Tuttavia, negli ultimi due-tre anni il fenomeno ha assunto proporzioni inedite, dando vita a un vero e proprio «sottogenere» dalla rilevanza internazionale: basti pensare, tra gli altri, al vertiginoso successo del canale YouTube A Guy And A Golden, in cui Jonathan, padrone del Golden Retriever Teddy, investe una quantità immane di tempo e risorse nell’ideazione di video terribilmente sarcastici, in cui il suo cane e il meticcio Archie si dilettano nel giocare scherzi d’ogni tipo al proprio coinquilino umano; il tutto rivelando un’inventiva e abilità tecnica davvero notevoli, dal momento che le gesta di Teddy sembrano filmate senza l’ausilio di alcun effetto speciale o software d’intelligenza artificiale.
Di fatto, l’incredibile popolarità raggiunta da Teddy non ha nulla da invidiare ai più celebri tra gli influencer «umani», dal momento che le sue sortite in pubblico (a volte con indosso gli elaborati costumi che il padrone ama creare per lui) scatenano un interesse pari a quello suscitato da una rockstar in tournée.

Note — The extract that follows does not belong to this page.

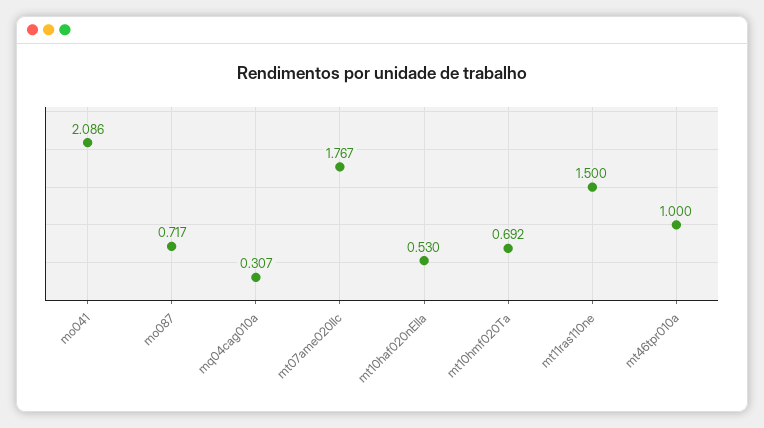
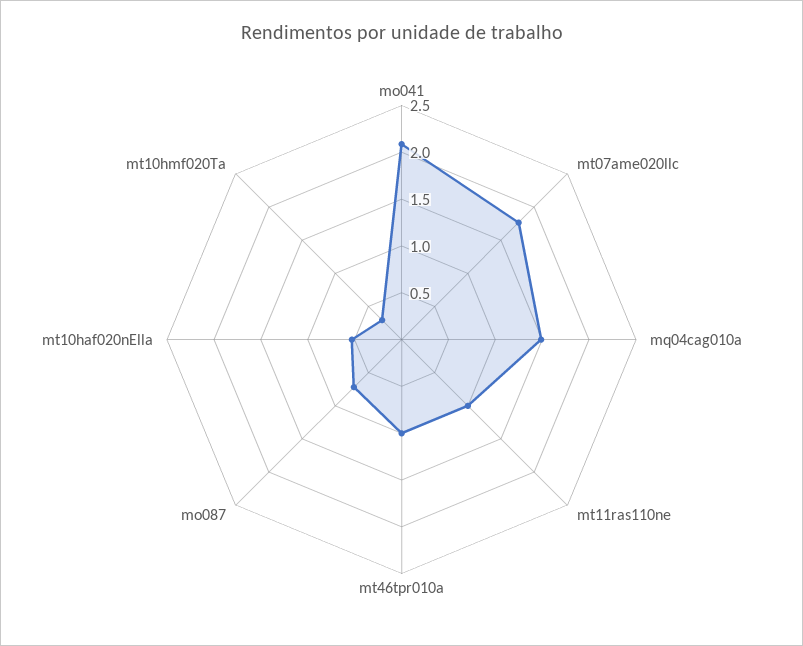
mq04cag010a: 0.307 -> 1.5
mt10hmf020Ta: 0.692 -> 0.3
mt11ras110ne: 1.5 -> 1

Eppure, fenomeni del genere non sono limitati al mondo di lingua inglese: uno degli esempi più eclatanti nell’ambito italofono è infatti quello di Chico, giovane esemplare di Maltipoo (incrocio tra maltese e barboncino) caratterizzato da una parlantina esilarante, con tanto di accento smaccatamente romagnolo e particolarissimo gergo a base di onomatopee e storpiature varie.
Una creaturina che ha fatto in poco tempo la fortuna di Francesco Taverna, cantautore della provincia di Alessandria ormai noto come «papà di Chico» – il quale, oltre a donare la voce al proprio cane, si impegna nel concepire, per il suo protetto, avventure a cavallo tra sottile ironia e autentica dolcezza, cariche di buoni sentimenti e sentito affetto tra padrone e animale.
In effetti, ciò che più colpisce nel leggere i commenti ai video caricati sui vari social network sotto la dicitura Io sono Chico è il fatto che la maggior parte dei followers – o «frollowers», come li definisce il loro beniamino peloso – sembra ricercare, negli exploit del cucciolo parlante, una forma d’evasione che possa distrarre dalle difficoltà quotidiane per concentrarsi, sia pure per pochi minuti, su qualcosa di positivo e confortante, esemplificato dall’affetto che «papà» Francesco e la sua compagna provano per il proprio cagnolino.
E qui, in fondo, sta il segreto del successo di tali fenomeni: forse, ciò che noi tutti davvero ricerchiamo in questi eroi a quattro zampe è semplicemente quell’innocenza e semplicità che il mondo dello spettacolo convenzionale ha da tempo perduto.
Del resto, in contrasto con le folle di narcisisti ed egocentrici che si pavoneggiano su OnlyFans o TikTok, la naturalezza di personaggi quali Teddy e Chico, fatta di slanci genuini e della sincera, assoluta lealtà e abnegazione tipiche del genere animale, riporta alla mente i tempi più felici dell’infanzia – quando immaginare che un cane potesse parlare o guidare l’automobile non appariva poi così strano. Il che, di fatto, equivale anche a restituirci una tardiva possibilità di avvertire di nuovo il potere rigenerante dei nostri sogni di un tempo.